Racial variation in noses is due to differences in the amount of bone and cartilage in the nose as well as the flexibility of the cartilage. The African nose, for example, has less rigid cartilage than the Caucasian nose.
The differences in anatomy have a direct effect on the nature of healing and the cosmetic results.
Artistry in nose surgery
There are well-researched angles and relations between the different parts of the nose and the nose and surrounding structures of the face. These relations can be measured and provide a certain amount of standardization in the plastic surgeon’s approach to nose surgery. Despite this, an “artistic eye” is essential for to prevent a less-than-great result.
Precision in rhinoplasty
Some of the changes that can occur with rhinoplasty surgery are a matter of millimeters of bone or cartilage being added or removed. Even one millimeter makes a difference in the shape of the dorsum (top) of the nose, influencing whether you will have a straight top or a curved nose.

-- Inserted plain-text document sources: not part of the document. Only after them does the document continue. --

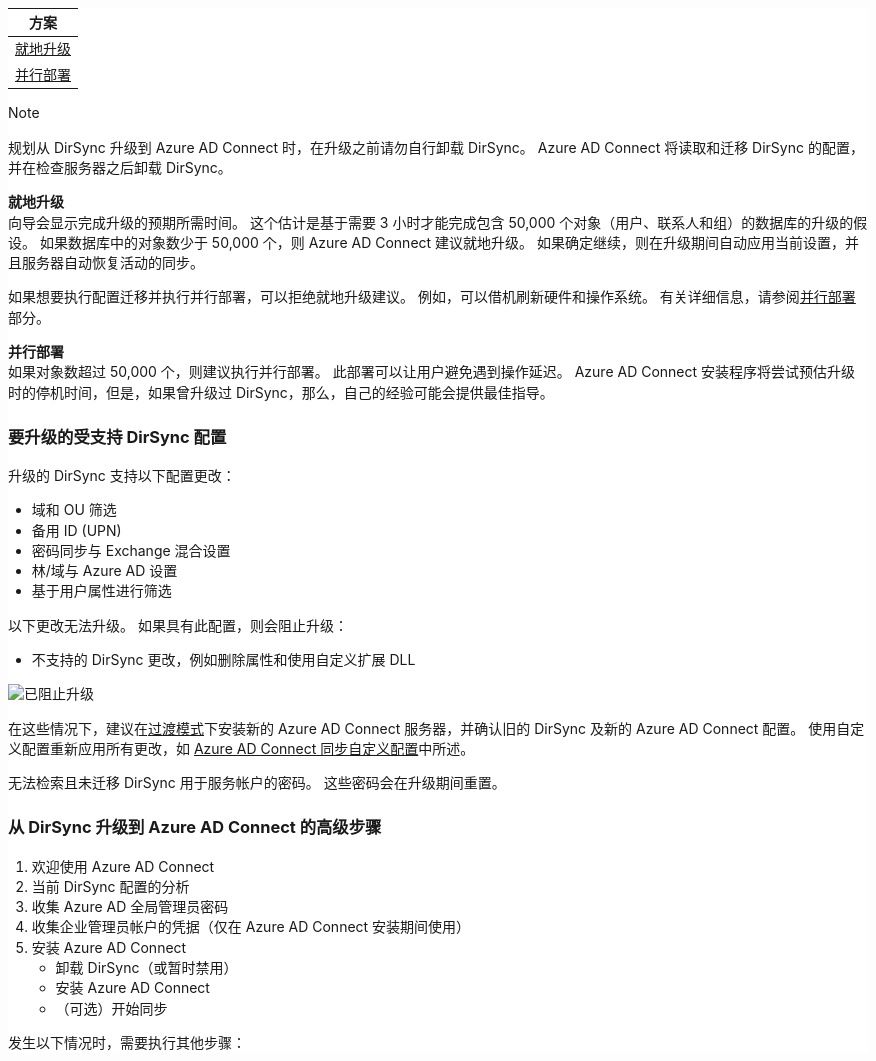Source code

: | 方案 |
| --- |
| [就地升级](#in-place-upgrade) |
| [并行部署](#parallel-deployment) |

> [!NOTE]
> 规划从 DirSync 升级到 Azure AD Connect 时，在升级之前请勿自行卸载 DirSync。 Azure AD Connect 将读取和迁移 DirSync 的配置，并在检查服务器之后卸载 DirSync。

**就地升级**  
向导会显示完成升级的预期所需时间。 这个估计是基于需要 3 小时才能完成包含 50,000 个对象（用户、联系人和组）的数据库的升级的假设。 如果数据库中的对象数少于 50,000 个，则 Azure AD Connect 建议就地升级。 如果确定继续，则在升级期间自动应用当前设置，并且服务器自动恢复活动的同步。

如果想要执行配置迁移并执行并行部署，可以拒绝就地升级建议。 例如，可以借机刷新硬件和操作系统。 有关详细信息，请参阅[并行部署](#parallel-deployment)部分。

**并行部署**  
如果对象数超过 50,000 个，则建议执行并行部署。 此部署可以让用户避免遇到操作延迟。 Azure AD Connect 安装程序将尝试预估升级时的停机时间，但是，如果曾升级过 DirSync，那么，自己的经验可能会提供最佳指导。

### <a name="supported-dirsync-configurations-to-be-upgraded"></a>要升级的受支持 DirSync 配置
升级的 DirSync 支持以下配置更改：

* 域和 OU 筛选
* 备用 ID (UPN)
* 密码同步与 Exchange 混合设置
* 林/域与 Azure AD 设置
* 基于用户属性进行筛选

以下更改无法升级。 如果具有此配置，则会阻止升级：

* 不支持的 DirSync 更改，例如删除属性和使用自定义扩展 DLL

![已阻止升级](./media/how-to-dirsync-upgrade-get-started/analysisblocked.png)

在这些情况下，建议在[过渡模式](how-to-connect-sync-staging-server.md)下安装新的 Azure AD Connect 服务器，并确认旧的 DirSync 及新的 Azure AD Connect 配置。 使用自定义配置重新应用所有更改，如 [Azure AD Connect 同步自定义配置](how-to-connect-sync-whatis.md)中所述。

无法检索且未迁移 DirSync 用于服务帐户的密码。 这些密码会在升级期间重置。

### <a name="high-level-steps-for-upgrading-from-dirsync-to-azure-ad-connect"></a>从 DirSync 升级到 Azure AD Connect 的高级步骤
1. 欢迎使用 Azure AD Connect
2. 当前 DirSync 配置的分析
3. 收集 Azure AD 全局管理员密码
4. 收集企业管理员帐户的凭据（仅在 Azure AD Connect 安装期间使用）
5. 安装 Azure AD Connect
   * 卸载 DirSync（或暂时禁用）
   * 安装 Azure AD Connect
   * （可选）开始同步

发生以下情况时，需要执行其他步骤：
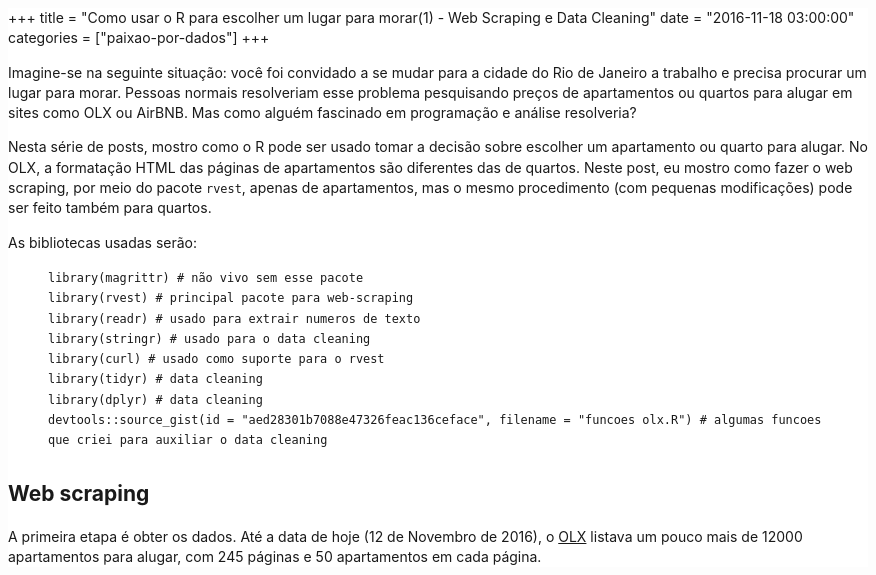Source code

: +++
title = "Como usar o R para escolher um lugar para morar(1) - Web Scraping e Data Cleaning"
date = "2016-11-18 03:00:00"
categories = ["paixao-por-dados"]
+++

<article class="blog-post">
<p>
Imagine-se na seguinte situação: você foi convidado a se mudar para a
cidade do Rio de Janeiro a trabalho e precisa procurar um lugar para
morar. Pessoas normais resolveriam esse problema pesquisando preços de
apartamentos ou quartos para alugar em sites como OLX ou AirBNB. Mas
como alguém fascinado em programação e análise resolveria?
</p>
<p>
Nesta série de posts, mostro como o R pode ser usado tomar a decisão
sobre escolher um apartamento ou quarto para alugar. No OLX, a
formatação HTML das páginas de apartamentos são diferentes das de
quartos. Neste post, eu mostro como fazer o web scraping, por meio do
pacote <code class="highlighter-rouge">rvest</code>, apenas de
apartamentos, mas o mesmo procedimento (com pequenas modificações) pode
ser feito também para quartos.
</p>
<p>
As bibliotecas usadas serão:
</p>
<figure class="highlight">
<pre><code class="language-r"><span class="n">library</span><span class="p">(</span><span class="n">magrittr</span><span class="p">)</span><span class="w"> </span><span class="c1"># n&#xE3;o vivo sem esse pacote
</span><span class="n">library</span><span class="p">(</span><span class="n">rvest</span><span class="p">)</span><span class="w"> </span><span class="c1"># principal pacote para web-scraping
</span><span class="n">library</span><span class="p">(</span><span class="n">readr</span><span class="p">)</span><span class="w"> </span><span class="c1"># usado para extrair numeros de texto
</span><span class="n">library</span><span class="p">(</span><span class="n">stringr</span><span class="p">)</span><span class="w"> </span><span class="c1"># usado para o data cleaning
</span><span class="n">library</span><span class="p">(</span><span class="n">curl</span><span class="p">)</span><span class="w"> </span><span class="c1"># usado como suporte para o rvest
</span><span class="n">library</span><span class="p">(</span><span class="n">tidyr</span><span class="p">)</span><span class="w"> </span><span class="c1"># data cleaning
</span><span class="n">library</span><span class="p">(</span><span class="n">dplyr</span><span class="p">)</span><span class="w"> </span><span class="c1"># data cleaning
</span><span class="n">devtools</span><span class="o">::</span><span class="n">source_gist</span><span class="p">(</span><span class="n">id</span><span class="w"> </span><span class="o">=</span><span class="w"> </span><span class="s2">&quot;aed28301b7088e47326feac136ceface&quot;</span><span class="p">,</span><span class="w"> </span><span class="n">filename</span><span class="w"> </span><span class="o">=</span><span class="w"> </span><span class="s2">&quot;funcoes olx.R&quot;</span><span class="p">)</span><span class="w"> </span><span class="err">#</span><span class="w"> </span><span class="n">algumas</span><span class="w"> </span><span class="n">funcoes</span><span class="w"> </span><span class="n">que</span><span class="w"> </span><span class="n">criei</span><span class="w"> </span><span class="n">para</span><span class="w"> </span><span class="n">auxiliar</span><span class="w"> </span><span class="n">o</span><span class="w"> </span><span class="n">data</span><span class="w"> </span><span class="n">cleaning</span></code></pre>
</figure>
<h2 id="web-scraping">
Web scraping
</h2>
<p>
A primeira etapa é obter os dados. Até a data de hoje (12 de Novembro de
2016), o
<a href="http://rj.olx.com.br/rio-de-janeiro-e-regiao/imoveis/aluguel/apartamentos">OLX</a>
listava um pouco mais de 12000 apartamentos para alugar, com 245 páginas
e 50 apartamentos em cada página.
</p>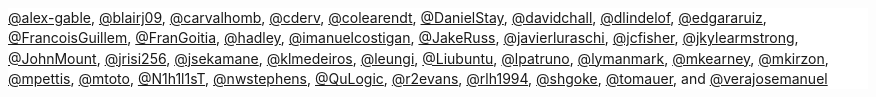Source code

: [&#x0040;alex-gable](https://github.com/alex-gable), [&#x0040;blairj09](https://github.com/blairj09), [&#x0040;carvalhomb](https://github.com/carvalhomb), [&#x0040;cderv](https://github.com/cderv), [&#x0040;colearendt](https://github.com/colearendt), [&#x0040;DanielStay](https://github.com/DanielStay), [&#x0040;davidchall](https://github.com/davidchall), [&#x0040;dlindelof](https://github.com/dlindelof), [&#x0040;edgararuiz](https://github.com/edgararuiz), [&#x0040;FrancoisGuillem](https://github.com/FrancoisGuillem), [&#x0040;FranGoitia](https://github.com/FranGoitia), [&#x0040;hadley](https://github.com/hadley), [&#x0040;imanuelcostigan](https://github.com/imanuelcostigan), [&#x0040;JakeRuss](https://github.com/JakeRuss), [&#x0040;javierluraschi](https://github.com/javierluraschi), [&#x0040;jcfisher](https://github.com/jcfisher), [&#x0040;jkylearmstrong](https://github.com/jkylearmstrong), [&#x0040;JohnMount](https://github.com/JohnMount), [&#x0040;jrisi256](https://github.com/jrisi256), [&#x0040;jsekamane](https://github.com/jsekamane), [&#x0040;klmedeiros](https://github.com/klmedeiros), [&#x0040;leungi](https://github.com/leungi), [&#x0040;Liubuntu](https://github.com/Liubuntu), [&#x0040;lpatruno](https://github.com/lpatruno), [&#x0040;lymanmark](https://github.com/lymanmark), [&#x0040;mkearney](https://github.com/mkearney), [&#x0040;mkirzon](https://github.com/mkirzon), [&#x0040;mpettis](https://github.com/mpettis), [&#x0040;mtoto](https://github.com/mtoto), [&#x0040;N1h1l1sT](https://github.com/N1h1l1sT), [&#x0040;nwstephens](https://github.com/nwstephens), [&#x0040;QuLogic](https://github.com/QuLogic), [&#x0040;r2evans](https://github.com/r2evans), [&#x0040;rlh1994](https://github.com/rlh1994), [&#x0040;shgoke](https://github.com/shgoke), [&#x0040;tomauer](https://github.com/tomauer), and [&#x0040;verajosemanuel](https://github.com/verajosemanuel)

[mysql-window]: https://dev.mysql.com/doc/refman/8.0/en/window-functions.html
[maria-window]: https://mariadb.com/kb/en/library/window-functions/
[sqlite-window]: https://www.sqlite.org/windowfunctions.html
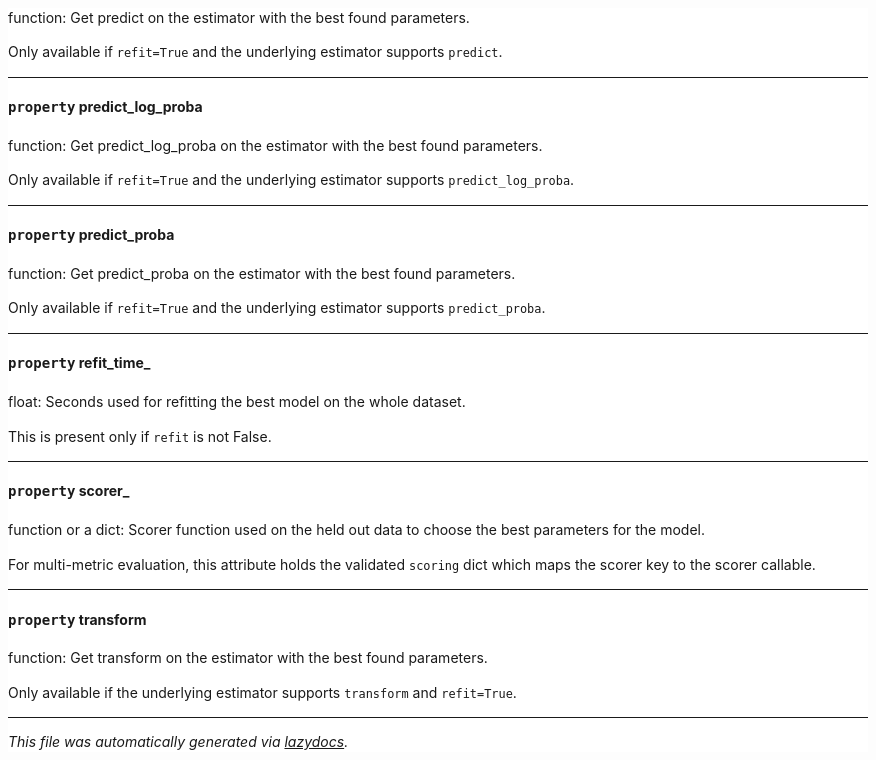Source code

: function: Get predict on the estimator with the best found parameters. 

Only available if ``refit=True`` and the underlying estimator supports ``predict``. 

---

#### <kbd>property</kbd> predict_log_proba

function: Get predict_log_proba on the estimator with the best found parameters. 

Only available if ``refit=True`` and the underlying estimator supports ``predict_log_proba``. 

---

#### <kbd>property</kbd> predict_proba

function: Get predict_proba on the estimator with the best found parameters. 

Only available if ``refit=True`` and the underlying estimator supports ``predict_proba``. 

---

#### <kbd>property</kbd> refit_time_

float: Seconds used for refitting the best model on the whole dataset. 

This is present only if ``refit`` is not False. 

---

#### <kbd>property</kbd> scorer_

function or a dict: Scorer function used on the held out data to choose the best parameters for the model. 

For multi-metric evaluation, this attribute holds the validated ``scoring`` dict which maps the scorer key to the scorer callable. 

---

#### <kbd>property</kbd> transform

function: Get transform on the estimator with the best found parameters. 

Only available if the underlying estimator supports ``transform`` and ``refit=True``. 






---

_This file was automatically generated via [lazydocs](https://github.com/ml-tooling/lazydocs)._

In some surgeries, one adds cartilage to one place and removes it from another to achieve the desired result. Being exact is imperative in rhinoplasty surgery, as there is little room for error.
Cartilage in the nose has a tendency to warp, much like the way a piece of wood warps.
At times, the very ability of cartilage to warp is used to the plastic surgeon’s advantage, such as in cases of otoplasty (ear surgery).
In rhinoplasty, though, warping is usually a problem and unwanted. The surgeon cuts and sutures the cartilage to the desired shape, and then warping comes along and changes everything. The degree of warping, and even whether it will occur in a particular patient, is unknown and unpredictable.
The healing process
All parts of the body heal in the same way, by formation of scar tissue. However, in nose surgery, where minute amounts of cartilage and bone are being removed or replaced, the very same scarring can cause a cosmetic nullification or worse of the rhinoplasty. You remove a cartilage hump and the excessive scarring adds another hump. You remove the scar and more forms!
Steroid injections are sometimes required to slow down the scarring, but nevertheless, 10% of cosmetic rhinoplasties need a touch-up surgery.
As with all other areas, the more surgeries you have in one area, the more scar tissue forms and the more difficult subsequent surgeries and their healing processes are.